Environmental DNA for Detection of Endangered Grouper Species (Epinephelus spp.)

Abstract

Marine ecosystems nestle species or populations known to be threatened due to human
 overexploitation. Reliable detection and monitoring of threatened organisms is crucial for
 data-driven conservation actions. Furthermore, misidentification of species represents a major
 problem. Here, we investigate the potential of using metabarcoding of environmental DNA
 (eDNA) obtained directly from seawater samples to detect endangered grouper species
 (Epinephelus spp.). Cytochrome c oxidase subunit I (COI) fragment of mtDNA was used to
 detect groupers species in the Mediterranean Coasts. We conducted eDNA sampling at sites
 by underwater diving across the range of the Grouper species habitats in Northeastern
 Mediterranean (Antalya-Kas Region and Iskenderun Bay). eDNA was isolated from 2 liter
 seawater samples which were vacuum-filtered onto 0.45-mm membrane filters.

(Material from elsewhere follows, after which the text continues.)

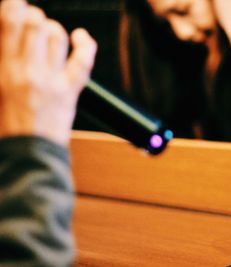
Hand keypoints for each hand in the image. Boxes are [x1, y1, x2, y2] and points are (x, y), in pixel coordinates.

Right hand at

Filters were
 then folded inwards, placed in 2 ml tubes and stored at -20 oC until DNA extraction, which
 took place within 24 hours. DNA was extracted from the water sample filters using the
 DNeasy Blood and Tissue Kit (Qiagen, USA). Manufacturer’s protocols were used during all
 steps. PCR amplification of eDNA samples were done using selective primers of COI region
 of mitochondrial DNA, and next-generation DNA sequencing of PCR application was
 conducted. For the successfully obtained COI sequences, maximum matching rates were
 revealed as 80% for Epinephelus marginatus, 78,95% for Epinephelus aeneus, 73,48% for
 Epinephelus costae, 63,45% for Epinephelus caninus, 60,12% for Mycteroperca rubra and
 57,12% for Hyporthodus haifensis. Despite the methodological challenges inherent in eDNA
 analysis, the results demonstrated that eDNA method may be proved to step towards a new
 beginning to detect and monitor endangered grouper species.